■ What is expected
Please print the entries below exactly, from the line with "(semi-automatic segmentation, software-assisted" through the line with "68, 188, 139]", including both of those lines and leaving out all others.

___ Supplied data ___

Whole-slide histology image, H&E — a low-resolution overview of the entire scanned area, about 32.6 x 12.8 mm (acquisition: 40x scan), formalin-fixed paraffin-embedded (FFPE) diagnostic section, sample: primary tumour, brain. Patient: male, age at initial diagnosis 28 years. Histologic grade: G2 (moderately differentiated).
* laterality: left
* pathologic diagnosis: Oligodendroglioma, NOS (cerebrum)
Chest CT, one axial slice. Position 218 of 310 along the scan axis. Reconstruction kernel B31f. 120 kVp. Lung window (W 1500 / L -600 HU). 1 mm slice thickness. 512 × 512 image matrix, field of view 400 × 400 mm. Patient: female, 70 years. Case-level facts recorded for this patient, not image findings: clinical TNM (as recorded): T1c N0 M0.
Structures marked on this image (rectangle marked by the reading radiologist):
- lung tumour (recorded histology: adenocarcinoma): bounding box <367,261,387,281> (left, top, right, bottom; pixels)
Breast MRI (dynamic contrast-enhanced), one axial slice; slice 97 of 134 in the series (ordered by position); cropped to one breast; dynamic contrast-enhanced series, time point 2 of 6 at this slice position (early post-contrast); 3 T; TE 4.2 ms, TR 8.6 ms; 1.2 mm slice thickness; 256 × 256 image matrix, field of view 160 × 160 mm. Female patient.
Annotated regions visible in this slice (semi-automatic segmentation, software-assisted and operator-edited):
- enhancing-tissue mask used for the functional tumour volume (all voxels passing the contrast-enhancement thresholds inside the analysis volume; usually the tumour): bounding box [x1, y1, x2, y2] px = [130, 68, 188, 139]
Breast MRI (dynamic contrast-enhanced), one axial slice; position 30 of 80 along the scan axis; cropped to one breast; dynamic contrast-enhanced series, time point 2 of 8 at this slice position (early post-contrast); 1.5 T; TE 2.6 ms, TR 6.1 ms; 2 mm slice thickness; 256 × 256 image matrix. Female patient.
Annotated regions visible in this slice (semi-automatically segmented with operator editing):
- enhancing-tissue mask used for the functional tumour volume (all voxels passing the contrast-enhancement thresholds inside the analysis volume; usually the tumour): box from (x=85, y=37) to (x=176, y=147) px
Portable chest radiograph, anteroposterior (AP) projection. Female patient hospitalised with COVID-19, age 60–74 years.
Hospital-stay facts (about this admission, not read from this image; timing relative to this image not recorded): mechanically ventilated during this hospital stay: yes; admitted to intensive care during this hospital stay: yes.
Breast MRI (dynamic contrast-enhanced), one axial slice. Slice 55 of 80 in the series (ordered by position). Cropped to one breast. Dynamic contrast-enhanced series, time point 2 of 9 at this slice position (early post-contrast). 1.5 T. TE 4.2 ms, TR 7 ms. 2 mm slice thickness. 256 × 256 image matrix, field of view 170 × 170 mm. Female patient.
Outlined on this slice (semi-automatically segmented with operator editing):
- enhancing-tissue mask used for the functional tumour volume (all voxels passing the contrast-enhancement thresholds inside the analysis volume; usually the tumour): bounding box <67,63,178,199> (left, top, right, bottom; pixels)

___

■ Task response
Annotated regions visible in this slice (semi-automatic segmentation, software-assisted and operator-edited):
- enhancing-tissue mask used for the functional tumour volume (all voxels passing the contrast-enhancement thresholds inside the analysis volume; usually the tumour): bounding box [x1, y1, x2, y2] px = [130, 68, 188, 139]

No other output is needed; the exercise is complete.